===== Data provided =====
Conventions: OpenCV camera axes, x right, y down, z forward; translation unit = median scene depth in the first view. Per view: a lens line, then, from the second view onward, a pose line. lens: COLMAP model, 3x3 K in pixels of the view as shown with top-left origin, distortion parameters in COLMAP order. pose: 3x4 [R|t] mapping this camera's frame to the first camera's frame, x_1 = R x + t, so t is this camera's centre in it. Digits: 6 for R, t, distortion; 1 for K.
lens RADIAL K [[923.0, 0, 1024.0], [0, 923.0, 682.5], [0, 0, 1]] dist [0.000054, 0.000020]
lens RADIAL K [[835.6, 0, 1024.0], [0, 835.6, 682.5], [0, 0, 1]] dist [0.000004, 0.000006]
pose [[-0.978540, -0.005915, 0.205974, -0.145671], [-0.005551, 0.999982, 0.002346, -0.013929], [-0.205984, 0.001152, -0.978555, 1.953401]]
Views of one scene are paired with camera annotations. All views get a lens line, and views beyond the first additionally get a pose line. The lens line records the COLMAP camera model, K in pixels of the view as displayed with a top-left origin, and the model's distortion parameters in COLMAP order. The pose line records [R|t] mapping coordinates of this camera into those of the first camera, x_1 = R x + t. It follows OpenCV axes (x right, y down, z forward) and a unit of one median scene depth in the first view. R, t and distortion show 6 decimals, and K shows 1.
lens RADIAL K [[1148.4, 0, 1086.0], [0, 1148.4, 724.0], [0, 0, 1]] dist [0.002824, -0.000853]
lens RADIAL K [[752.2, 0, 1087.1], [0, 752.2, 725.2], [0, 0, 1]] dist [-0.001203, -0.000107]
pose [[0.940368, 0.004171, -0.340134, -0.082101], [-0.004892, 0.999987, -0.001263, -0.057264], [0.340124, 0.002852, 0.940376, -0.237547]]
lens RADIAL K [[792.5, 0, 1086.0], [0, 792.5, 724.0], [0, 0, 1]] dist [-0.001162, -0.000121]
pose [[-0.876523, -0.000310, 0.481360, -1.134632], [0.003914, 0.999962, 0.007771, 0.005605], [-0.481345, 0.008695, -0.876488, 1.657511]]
=====
= Aim of the task =
Copy every line of the data above exactly.

= Task solution =
Conventions: OpenCV camera axes, x right, y down, z forward; translation unit = median scene depth in the first view. Per view: a lens line, then, from the second view onward, a pose line. lens: COLMAP model, 3x3 K in pixels of the view as shown with top-left origin, distortion parameters in COLMAP order. pose: 3x4 [R|t] mapping this camera's frame to the first camera's frame, x_1 = R x + t, so t is this camera's centre in it. Digits: 6 for R, t, distortion; 1 for K.
lens RADIAL K [[923.0, 0, 1024.0], [0, 923.0, 682.5], [0, 0, 1]] dist [0.000054, 0.000020]
lens RADIAL K [[835.6, 0, 1024.0], [0, 835.6, 682.5], [0, 0, 1]] dist [0.000004, 0.000006]
pose [[-0.978540, -0.005915, 0.205974, -0.145671], [-0.005551, 0.999982, 0.002346, -0.013929], [-0.205984, 0.001152, -0.978555, 1.953401]]
Views of one scene are paired with camera annotations. All views get a lens line, and views beyond the first additionally get a pose line. The lens line records the COLMAP camera model, K in pixels of the view as displayed with a top-left origin, and the model's distortion parameters in COLMAP order. The pose line records [R|t] mapping coordinates of this camera into those of the first camera, x_1 = R x + t. It follows OpenCV axes (x right, y down, z forward) and a unit of one median scene depth in the first view. R, t and distortion show 6 decimals, and K shows 1.
lens RADIAL K [[1148.4, 0, 1086.0], [0, 1148.4, 724.0], [0, 0, 1]] dist [0.002824, -0.000853]
lens RADIAL K [[752.2, 0, 1087.1], [0, 752.2, 725.2], [0, 0, 1]] dist [-0.001203, -0.000107]
pose [[0.940368, 0.004171, -0.340134, -0.082101], [-0.004892, 0.999987, -0.001263, -0.057264], [0.340124, 0.002852, 0.940376, -0.237547]]
lens RADIAL K [[792.5, 0, 1086.0], [0, 792.5, 724.0], [0, 0, 1]] dist [-0.001162, -0.000121]
pose [[-0.876523, -0.000310, 0.481360, -1.134632], [0.003914, 0.999962, 0.007771, 0.005605], [-0.481345, 0.008695, -0.876488, 1.657511]]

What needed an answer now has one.